More than 60 years later, veteran's remains come home
BELOIT—Colony Glacier looks stunning in the photos.
Sapphire blue lakes, random juts of glacial snow sparkling in the sunshine and vivid green pines stand out in front of snowy peaks.
It's beautiful, but it's not home.
On Wednesday, the remains of US Air Force Airman First Class George Ingram will return from the base of a snowy mountainside to his home in Beloit.
Local Veterans of Foreign Wars and American Legion posts want to honor Ingram's trip with gatherings at every overpass from Mitchell International Airport in Milwaukee to Beloit.
“Every death in the military is important, regardless of time or place or rank,” said Bob Webster of Delavan American Legion Post 95.
Webster is organizing the gathering on the Borg Road overpass of Interstate 43 in Delavan. He's encouraging people to arrive on the bridge at 5:45 p.m. Wednesday.
Hansen-Gravitt Funeral Home will be leaving the Milwaukee airport between 5:15 and 5:30 p.m. The funeral home will be traveling on Interstate 43 to Beloit.
Webster said the Walworth County Sheriff's Office would be providing an escort for the hearse when it enters Walworth County.
“We're not sure when it will get here, but anybody who has been in the service is used to 'hurry up and wait,'” Webster said.
Ingram, who would be 87, died in 1952 when his Douglas C-124 Globemaster crashed into Mount Gannett on its way to the Elmendorf Air Force Base in Anchorage, Alaska.

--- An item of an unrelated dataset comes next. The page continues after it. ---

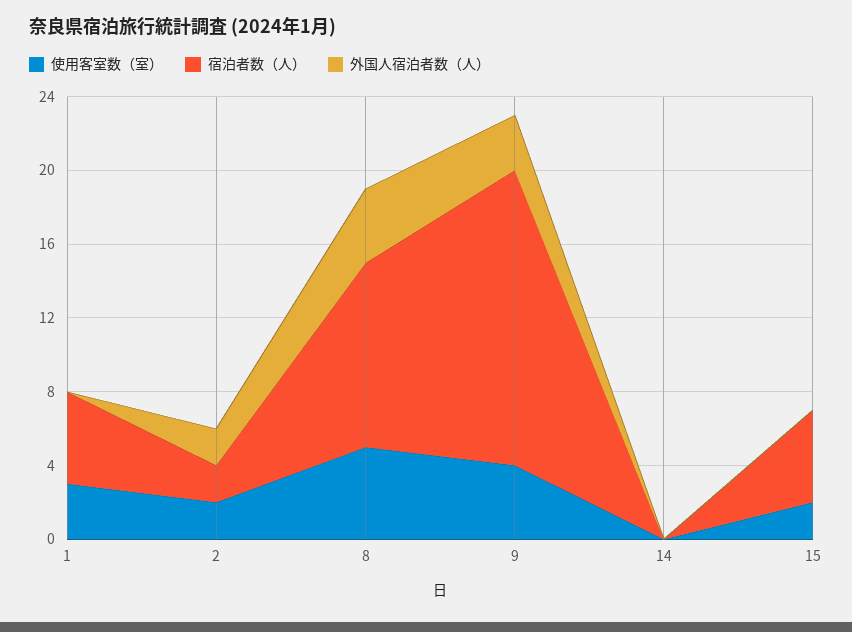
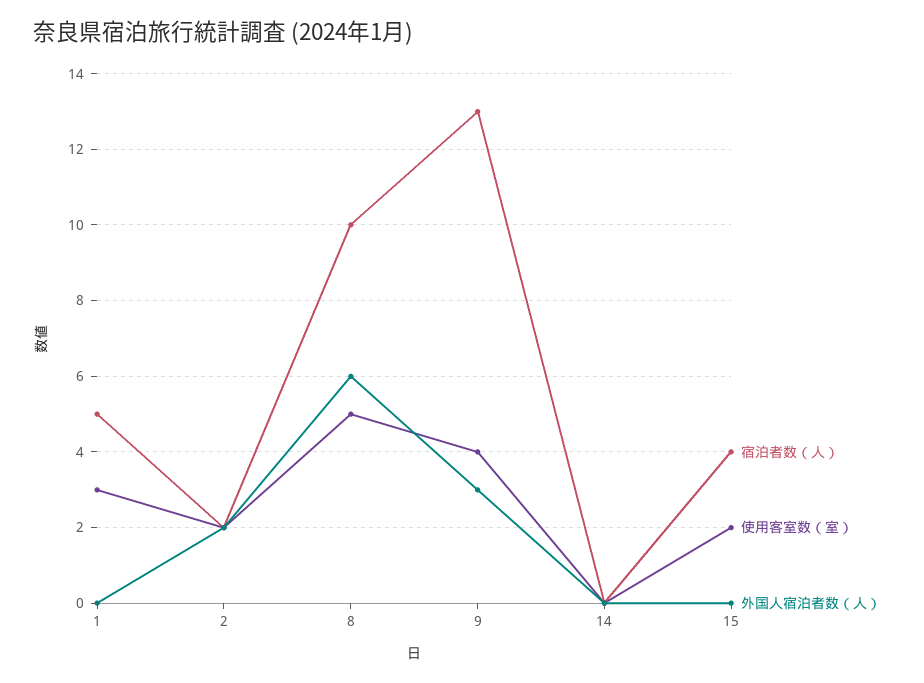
外国人宿泊者数（人）, 8: 4 -> 6
宿泊者数（人）, 9: 16 -> 13
宿泊者数（人）, 15: 5 -> 4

The wreck of the plane was spotted several days later, but it was quickly covered with snow, sank deeper into the glacier and disappeared.

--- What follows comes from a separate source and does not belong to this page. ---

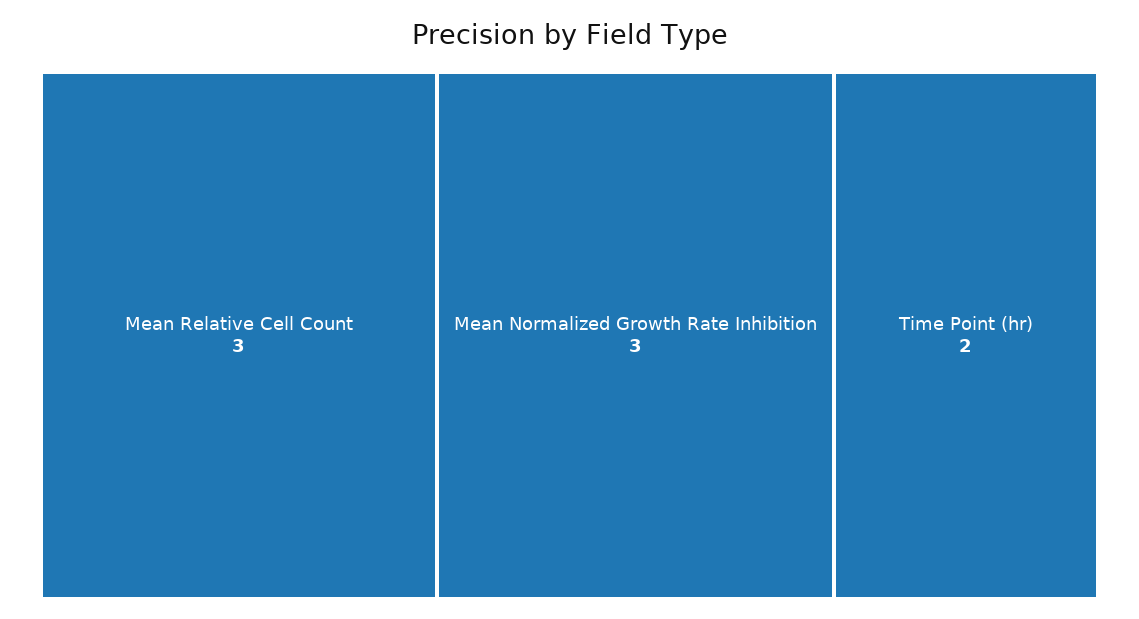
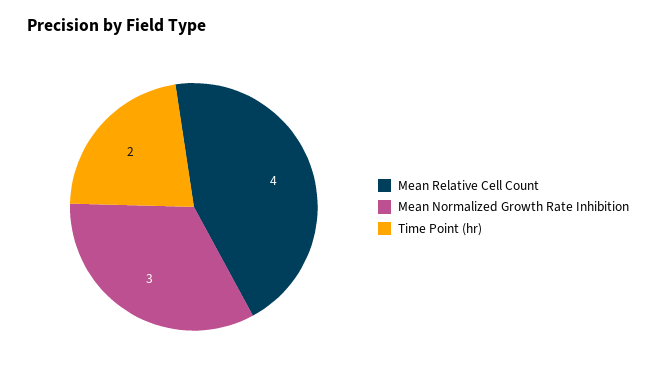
Mean Relative Cell Count: 3 -> 4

Ingram's remains and those of this crewmates were not seen again until 2012, when they were discovered at the base of Colony Glacier, about 12 miles away.

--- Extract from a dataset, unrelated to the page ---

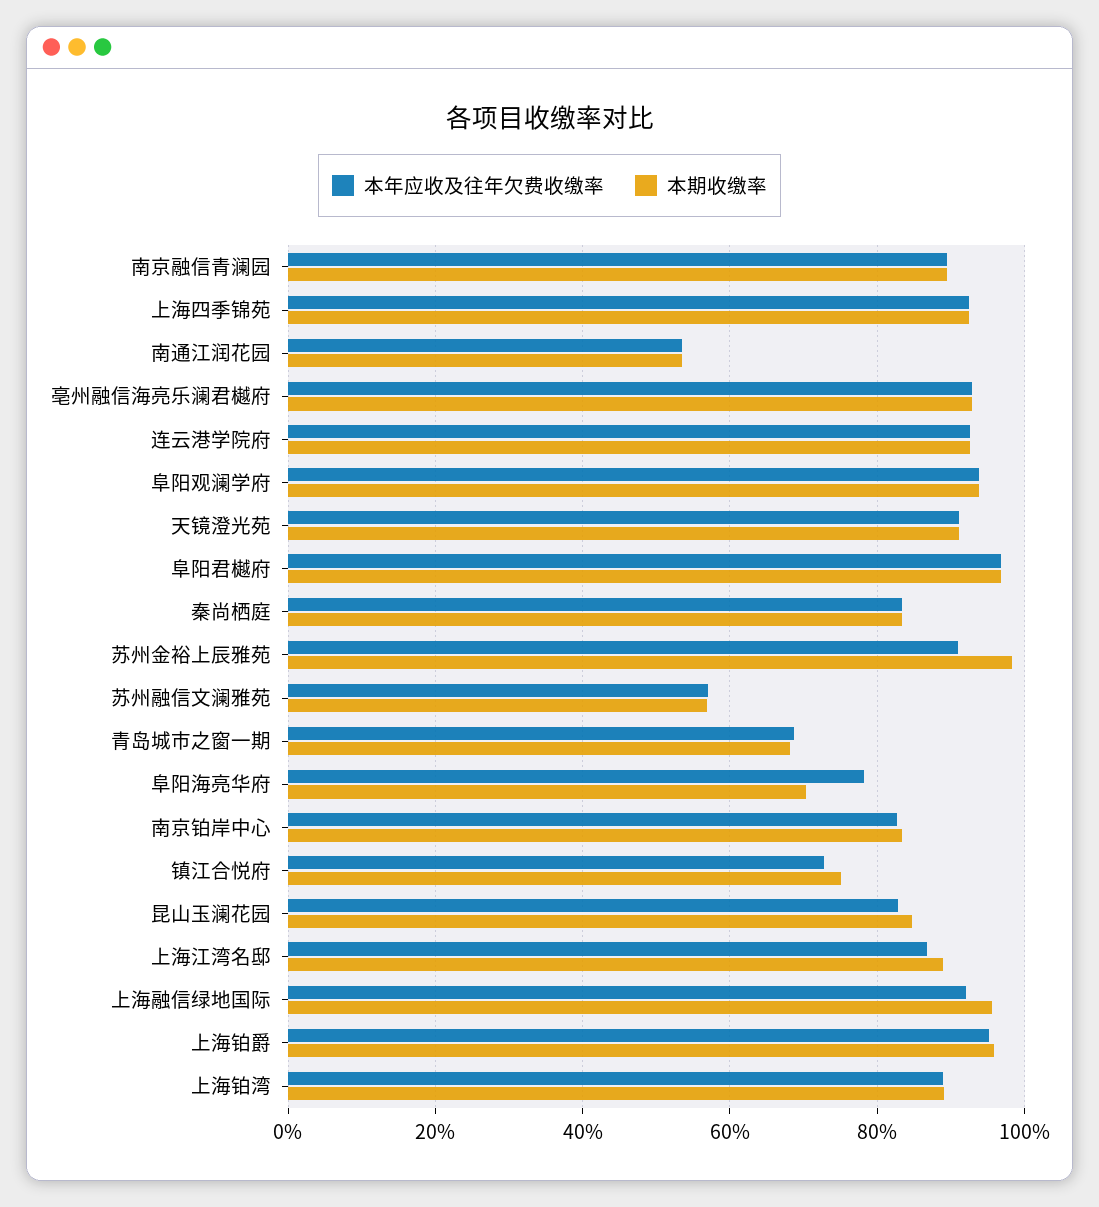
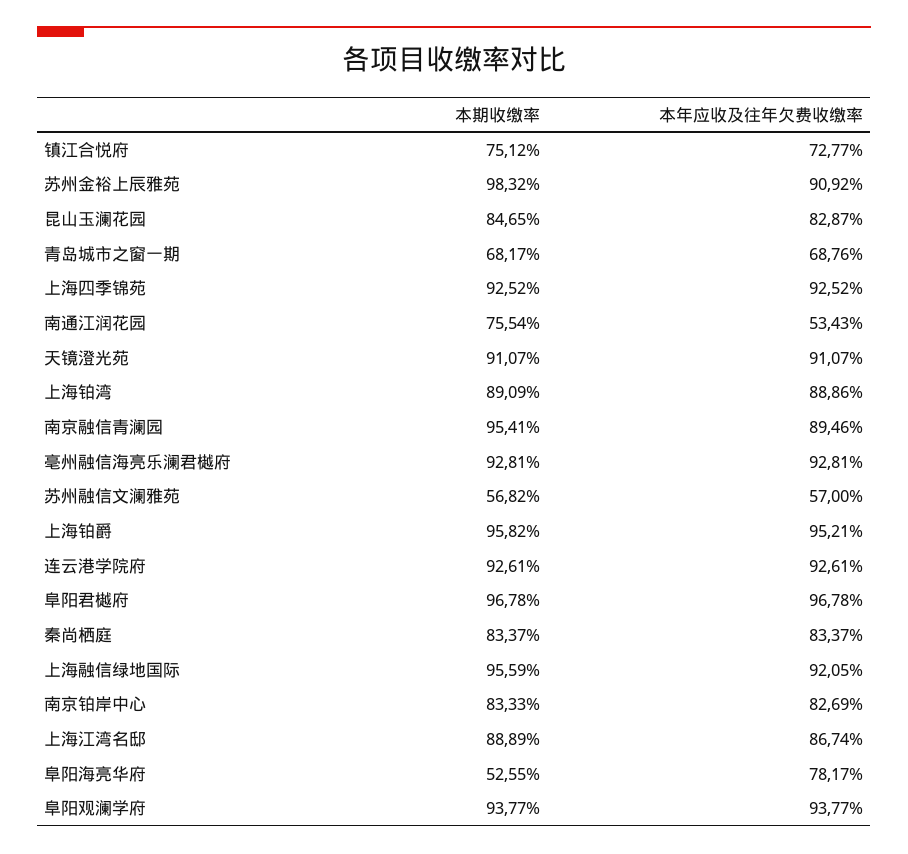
本期收缴率, 南京融信青澜园: 90 -> 95.41
本期收缴率, 南通江润花园: 54 -> 75.54
本期收缴率, 阜阳海亮华府: 70 -> 52.55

For the last several years, the Armed Forces DNA Identification Laboratory has been working to confirm the identities of the crew.
Ingram was born March 10, 1929, in Pontotoc, Mississippi. His family moved to Beloit when he was in his teens. He enlisted in the Air Force and was assigned to the 34th Air Transport Squadron at McChord Air Force Base in Washington.
He and his crew mates left McChord in the Globemaster on Nov. 22, 1952. During the flight, the plane ran into severe weather. The flight was last heard from at about 4 p.m. by a Northwest Orient Airlines pilot who heard, “As long as we have to land, we might as well land here.”
Air Force officials think the Globemaster crashed directly into the side of the mountain, and no one survived.
At the time of his death, Ingram was survived by his parents, Frank C. and Viola H. (Howard) Ingram, and seven brothers, Frank, Richard, Halbert, Eleas, William, Walter, and Roy. They have since died.
However, Ingram is survived by family members from Beloit and Mississippi including, nieces, nephews, cousins, and other relatives.